THE WRITING LIFE — Lueders fights injustice with words
Note: The Writing Life is a column that focuses on how writing can impact one's life. It features Wisconsin residents.
By Meagan Parrish
Reporters are often the “watchdogs” who unravel complex issues and give justice a voice when others can’t. Sometimes, it seems, no one is listening. But when people do pay attention to the journalist’s message, a well-crafted story can lead to change.
Giving the tones of injustice a chance to be heard is something Bill Lueders has made a career out. As the news editor of Madison’s leading weekly newspaper, Isthmus, Lueders has spent almost 20 years shedding light on the differing viewpoints of this city’s issues with his clear and easy style of writing.
And as the author of Cry Rape, Lueders applied his reporting and editing skills to a book chronicling the saga of a rape victim and her struggles with Madison’s legal system. After its release, Lueders has also found himself in a new role as a spokesperson for a kind of mistreatment many women have endured.
“The political action has been very gratifying,” Lueders said of the response to the release of his most recent book.
Published in 2006, Cry Rape tells the tale of woman accused of fabricating her account of being raped. She then spent years battling the police, prosecutors and lawyers representing the city of Madison. After its publication, Madison’s police chief issued a formal apology to the woman and a city council resolution was introduced to compensate the woman in Lueders’s book with $35,000.
After tracking the story as a reporter for the Isthmus for several years, Lueders said he wrote the book because he felt it was as story he “had to tell.” Despite taking the time to finish writing Cry Rape from his office at home, Lueders hasn’t missed a beat at his day job.
Every Thursday and Friday, Lueders spends much of the day weaving the stories of the week into tightly sewn pieces of journalism. Even with an office perched on a busy corner in downtown Madison, Lueders has no trouble crawling into his own bubble to write.
“I could be writing sometimes and the office could burn down and I’d be the last to know,” Lueders joked. “I think I’d just go up with the office.”
Like other writers, journalists have all the tools of language at their disposal-metaphor, simile or alliteration. But to a reporter, words usually look best when dressed in simple coherency and truth. Of course, explaining a complicated issue in simple terms isn’t always so simple.

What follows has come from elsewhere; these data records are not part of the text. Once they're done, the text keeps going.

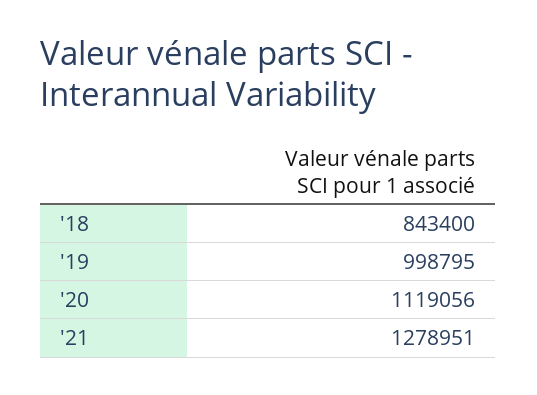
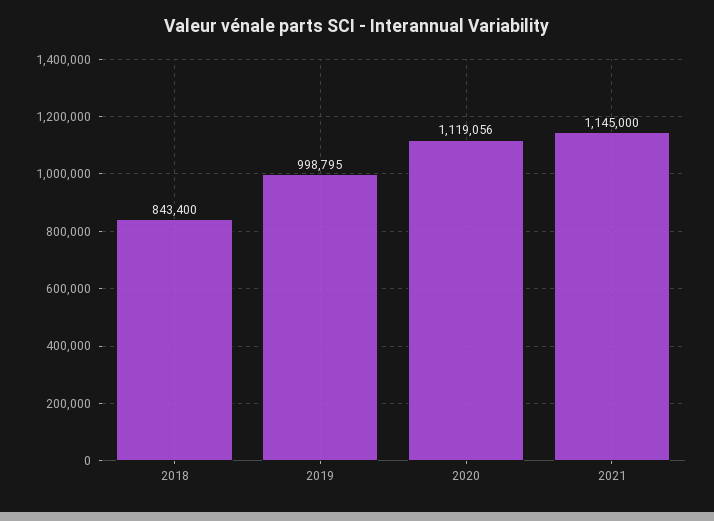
  {
    "'18": 843400,
    "'19": 998795,
    "'20": 1119056,
-   "'21": 1278951
+   "'21": 1145000
  }

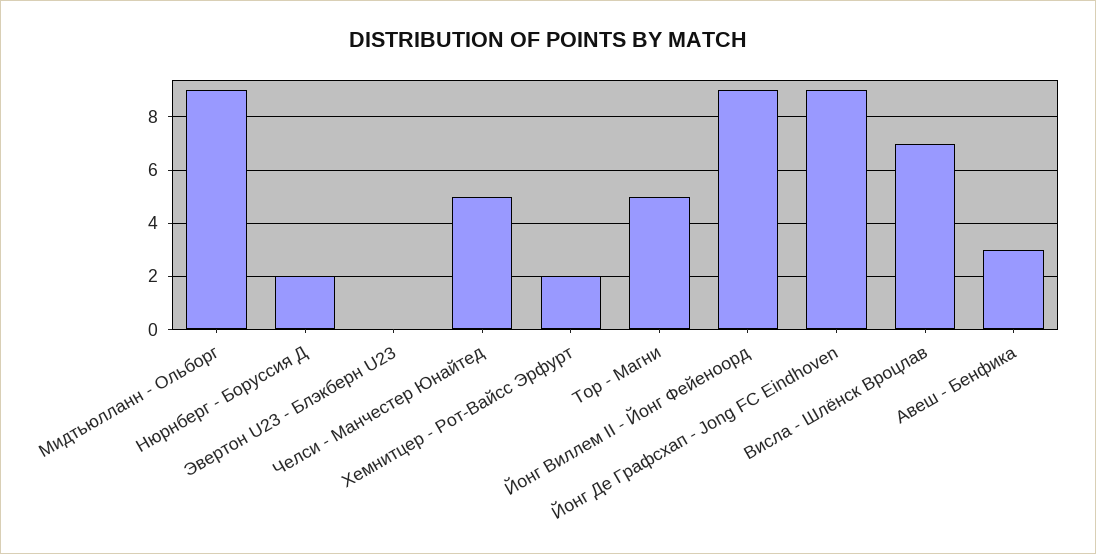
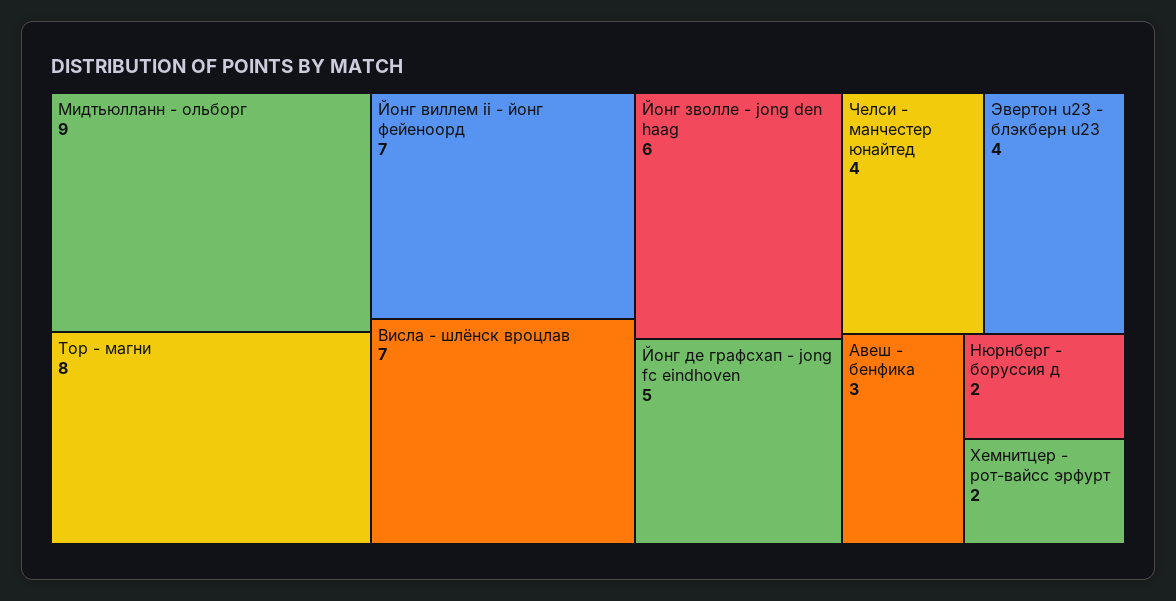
  {
    "Мидтьюлланн - Ольборг": 9,
    "Нюрнберг - Боруссия Д": 2,
-   "Эвертон U23 - Блэкберн U23": 0,
+   "Эвертон U23 - Блэкберн U23": 4,
-   "Челси - Манчестер Юнайтед": 5,
+   "Челси - Манчестер Юнайтед": 4,
    "Хемнитцер - Рот-Вайсс Эрфурт": 2,
-   "Тор - Магни": 5,
+   "Тор - Магни": 8,
-   "Йонг Виллем II - Йонг Фейеноорд": 9,
+   "Йонг Виллем II - Йонг Фейеноорд": 7,
-   "Йонг Де Графсхап - Jong FC Eindhoven": 9,
+   "Йонг Де Графсхап - Jong FC Eindhoven": 5,
    "Висла - Шлёнск Вроцлав": 7,
-   "Авеш - Бенфика": 3
+   "Авеш - Бенфика": 3,
+   "Йонг зволле - jong den haag": 6
  }

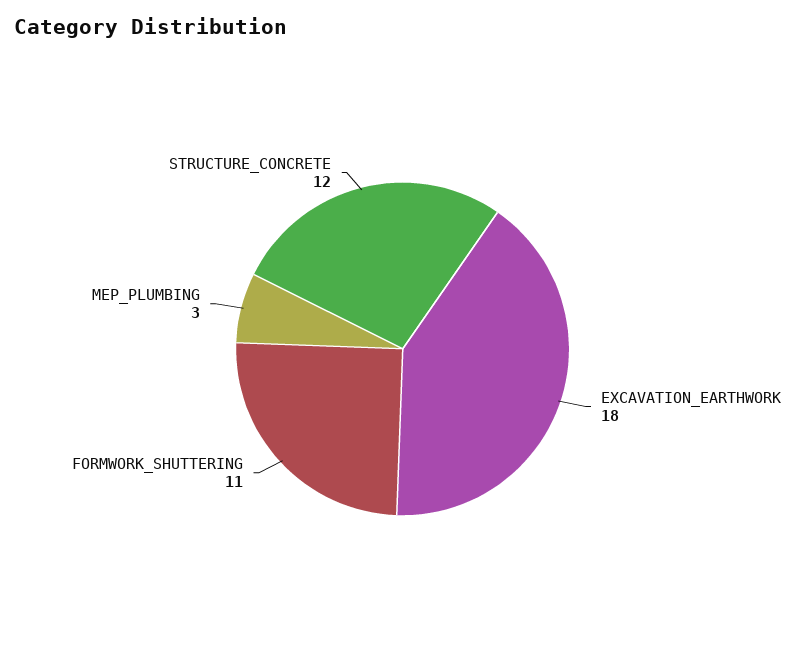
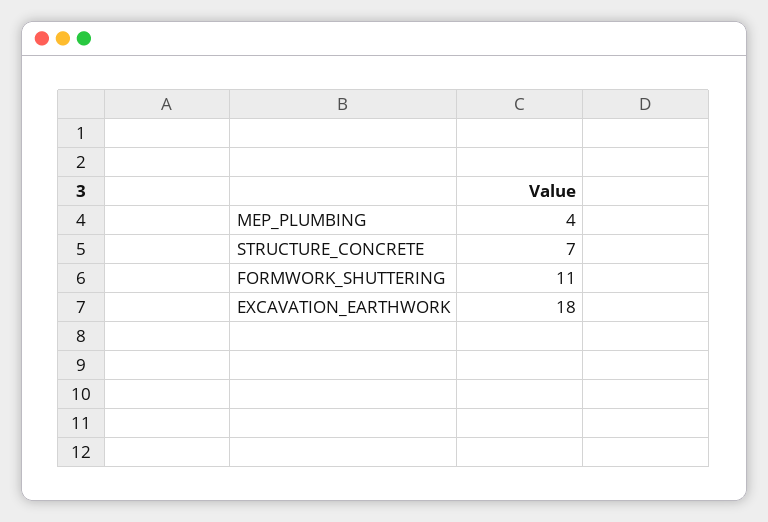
  {
    "EXCAVATION_EARTHWORK": 18,
    "FORMWORK_SHUTTERING": 11,
-   "MEP_PLUMBING": 3,
+   "MEP_PLUMBING": 4,
-   "STRUCTURE_CONCRETE": 12
+   "STRUCTURE_CONCRETE": 7
  }

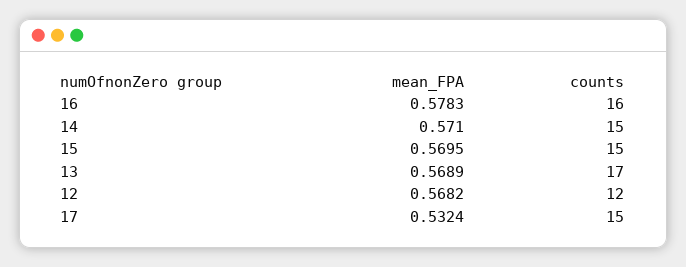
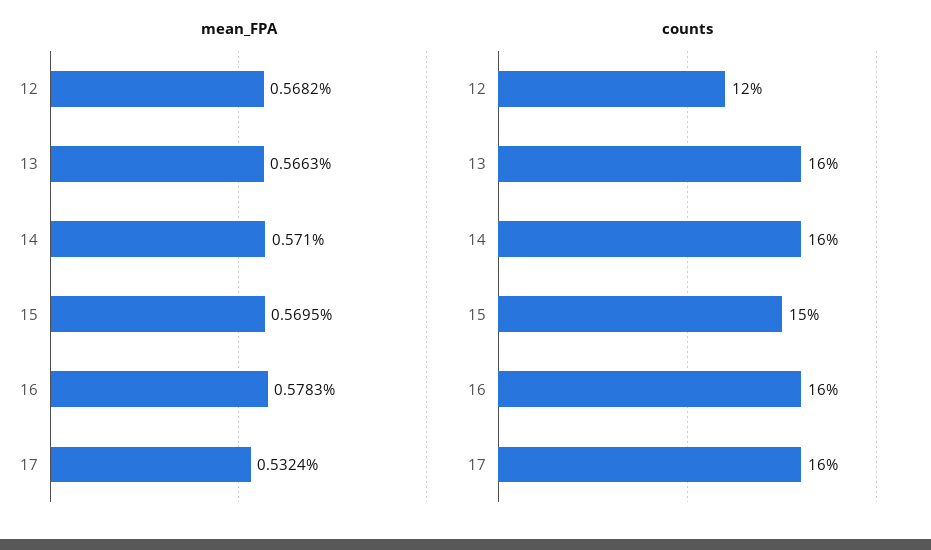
  {
    "mean_FPA": {
      "16": 0.5783,
      "14": 0.571,
      "15": 0.5695,
-     "13": 0.5689,
+     "13": 0.5663,
      "12": 0.5682,
      "17": 0.5324
    },
    "counts": {
      "16": 16,
-     "14": 15,
+     "14": 16,
      "15": 15,
-     "13": 17,
+     "13": 16,
      "12": 12,
-     "17": 15
+     "17": 16
    }
  }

“I still feel a sense of angst when confronting a blank page,” Lueders explained. “Before I type my first words I’ll have a certain sense of anxiety about not having anything there. But I know that by starting I can relieve the pressure.”

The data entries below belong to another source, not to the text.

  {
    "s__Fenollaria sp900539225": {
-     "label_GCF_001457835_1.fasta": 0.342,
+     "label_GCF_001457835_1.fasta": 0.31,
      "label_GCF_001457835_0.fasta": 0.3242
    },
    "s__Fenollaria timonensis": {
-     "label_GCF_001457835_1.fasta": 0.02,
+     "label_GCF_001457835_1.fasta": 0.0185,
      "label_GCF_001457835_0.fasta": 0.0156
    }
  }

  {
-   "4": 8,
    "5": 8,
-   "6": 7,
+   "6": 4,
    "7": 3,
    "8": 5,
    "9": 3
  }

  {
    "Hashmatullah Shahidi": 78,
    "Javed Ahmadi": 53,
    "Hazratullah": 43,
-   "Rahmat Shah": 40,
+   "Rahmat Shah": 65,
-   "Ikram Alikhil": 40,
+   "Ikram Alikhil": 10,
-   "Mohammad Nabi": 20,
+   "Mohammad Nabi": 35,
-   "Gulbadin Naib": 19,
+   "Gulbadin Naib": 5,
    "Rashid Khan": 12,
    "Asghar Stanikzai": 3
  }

After many years, Lueders has learned a few tricks about how to get a story written when it doesn’t want to come out.
“If it’s like 5:30 p.m. and I know I need to leave, I’ll start by writing the first half of a quote. Then I’ll leave and come back the next day and finish the quote and then I’m writing again. You motivate by doing,” he said.
When advising the interns who come to work at Isthmus, he often explains to them how news writing can be like getting lost in one of those corn mazes found all over rural Wisconsin in the fall.
“You have to rise above the corn maze and see the whole thing. Part of writing is not forcing readers to find their way through a piece. No one’s going to put up with that,” Lueders reasoned.
Although Lueders didn’t plan on becoming a reporter, he has always been a writer. Among his earliest achievements was a 47-page report on Arthur Bremer that Lueders wrote as a 7th grader in Milwaukee. Not surprisingly, Lueder’s teacher recommended that he pursue a career in journalism.
In college, Lueders went for a degree in English instead but then co-founded the weekly Shepherd Express, an alternative newspaper in Milwaukee that’s still going strong after 25 years.
Lueders re-located to Madison in 1986 to become news editor at Isthmus and has since become a master at chiseling down his stories until they are tidy and precise, a characteristic of news writing that has carried over into his work as an author.
At the worst of times, telling these stories, Lueders has found, can be “emotionally difficult.” But at the best of times, he can at least “help people understand how the system they live in works.”
And even better, his writing can promote change.
“When people call [at Isthmus] with issues, I take it really seriously,” Lueders explained. “I feel like that’s what I’m here for.”